====== AUSGEWÄHLTER AUSZUG
OGH vom 20.11.2007, 11Os112/07s

Kopf

Der Oberste Gerichtshof hat am durch den Senatspräsidenten des Obersten Gerichtshofes Dr. Zehetner als Vorsitzenden sowie durch die Hofräte des Obersten Gerichtshofes Dr. Ebner, Dr. Danek, Dr. Schwab und Mag. Lendl als weitere Richter, in Gegenwart des Richteramtsanwärters Mag. Wiaderek als Schriftführer, in der Strafsache gegen Roman K***** wegen des Verbrechens des versuchten schweren Raubes nach §§ 15, 142 Abs 1, 143 zweiter Fall StGB und einer weiteren strafbaren Handlung über die Nichtigkeitsbeschwerde und die Berufung des Angeklagten gegen das Urteil des Geschworenengerichtes beim Landesgerichtes für Strafsachen Wien vom , GZ 435 Hv 2/07w-30, nach öffentlicher Verhandlung in Anwesenheit des Vertreters des Generalprokuratur, Generalanwalt Dr. Seidl, des Angeklagten und seines Verteidigers Dr. Bernhauser zu Recht erkannt:

Spruch

Die Nichtigkeitsbeschwerde wird verworfen.
============
====== DATENBLOCK
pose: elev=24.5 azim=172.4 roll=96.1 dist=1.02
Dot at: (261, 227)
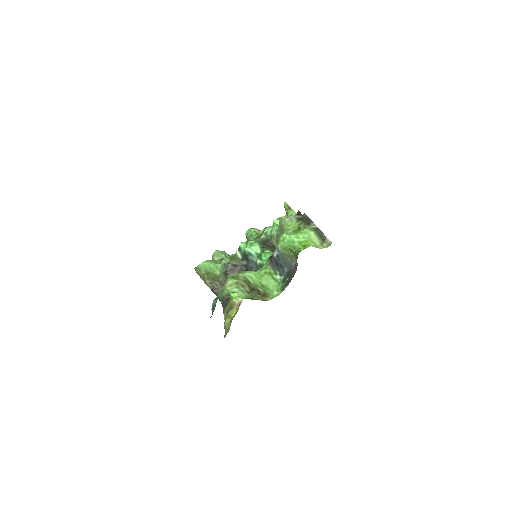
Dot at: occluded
============
Gib den Auszug aus der Entscheidung des Obersten Gerichtshofs vollständig und Wort für Wort wieder. Die Daten spielen hierfür keine Rolle.

■ ERGEBNIS
OGH vom 20.11.2007, 11Os112/07s

Kopf

Der Oberste Gerichtshof hat am durch den Senatspräsidenten des Obersten Gerichtshofes Dr. Zehetner als Vorsitzenden sowie durch die Hofräte des Obersten Gerichtshofes Dr. Ebner, Dr. Danek, Dr. Schwab und Mag. Lendl als weitere Richter, in Gegenwart des Richteramtsanwärters Mag. Wiaderek als Schriftführer, in der Strafsache gegen Roman K***** wegen des Verbrechens des versuchten schweren Raubes nach §§ 15, 142 Abs 1, 143 zweiter Fall StGB und einer weiteren strafbaren Handlung über die Nichtigkeitsbeschwerde und die Berufung des Angeklagten gegen das Urteil des Geschworenengerichtes beim Landesgerichtes für Strafsachen Wien vom , GZ 435 Hv 2/07w-30, nach öffentlicher Verhandlung in Anwesenheit des Vertreters des Generalprokuratur, Generalanwalt Dr. Seidl, des Angeklagten und seines Verteidigers Dr. Bernhauser zu Recht erkannt:

Spruch

Die Nichtigkeitsbeschwerde wird verworfen.